### [EXERCISE INSTRUCTIONS]
Rewrite the items from their beginning through the line with "export const myFeature", replacing "myFeature" with "pinFeature" and changing nothing else. Omit the pictures from your answer.

### [PROVIDED RECORDS]
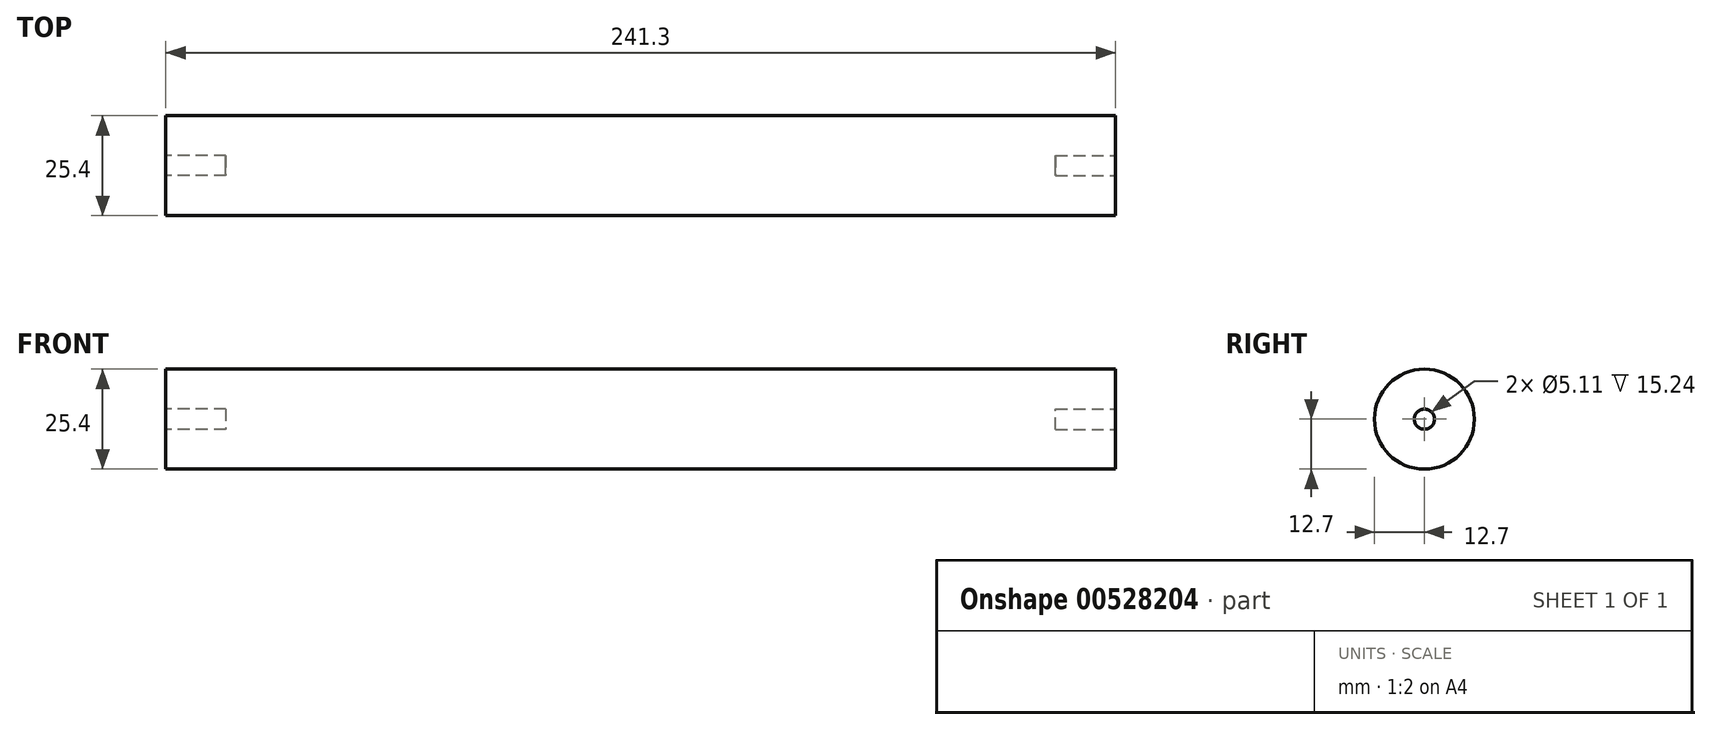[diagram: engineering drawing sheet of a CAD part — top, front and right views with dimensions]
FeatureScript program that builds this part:
annotation { "Feature Type Name" : "Feature", "Feature Type Description" : "" }
export const myFeature = defineFeature(function(context is Context, id is Id, definition is map)
    precondition{}
    {
        {
            var Q0;
            Q0=qCreatedBy(makeId("Right.planeOp"),FACE);
            var sketch = newSketch(context, id + "F0", { "sketchPlane" : qUnion([Q0])});
            skCircle(sketch, "E0", {"center": v(0, 0) * mm, "radius": 12.7 * mm});
            skSolve(sketch);
        }
        {
            var Q0;
            Q0 = qSketchRegion(id + "F0", true);
            extrude(context, id + "F1", {"entities" : qUnion([Q0]), "depth" : 241.3 * mm, "offsetDistance" : 25.4 * mm});
        }
        {
            var Q0;
            Q0=makeQuery(id+"F1.opExtrude","CAP_FACE",FACE,{"disambiguationData":[OSD([sQuery(id+"F0.wireOp",EDGE,"E0")])],"isStart":false});
            var sketch = newSketch(context, id + "F2", { "sketchPlane" : qUnion([Q0])});
            skCircle(sketch, "E1", {"center": v(0, 0) * mm, "radius": 2.55 * mm});
            skSolve(sketch);
        }
        {
            var Q0;
            Q0 = qSketchRegion(id + "F2", true);
            var Q1;
            Q1 = qSketchRegion(id + "F0", true);
            extrude(context, id + "F3", {"entities" : qUnion([Q0, Q1]), "operationType" : NewBodyOperationType.REMOVE, "oppositeDirection" : true, "depth" : 15.24 * mm, "offsetDistance" : 25.4 * mm});
        }
        {
            var Q0;
            Q0=makeQuery(id+"F1.opExtrude","CAP_FACE",FACE,{"disambiguationData":[OSD([sQuery(id+"F0.wireOp",EDGE,"E0")])],"isStart":true});
            var sketch = newSketch(context, id + "F4", { "sketchPlane" : qUnion([Q0])});
            skCircle(sketch, "E2.0", {"center": v(0, 0) * mm, "radius": 2.55 * mm});
            skSolve(sketch);
        }
        {
            var Q0;
            Q0 = qSketchRegion(id + "F4", true);
            extrude(context, id + "F5", {"entities" : qUnion([Q0]), "operationType" : NewBodyOperationType.REMOVE, "oppositeDirection" : true, "depth" : 15.24 * mm, "offsetDistance" : 25.4 * mm});
        }
    });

### [REPLY]
[diagram: engineering drawing sheet of a CAD part — top, front and right views with dimensions]
FeatureScript program that builds this part:
annotation { "Feature Type Name" : "Feature", "Feature Type Description" : "" }
export const pinFeature = defineFeature(function(context is Context, id is Id, definition is map)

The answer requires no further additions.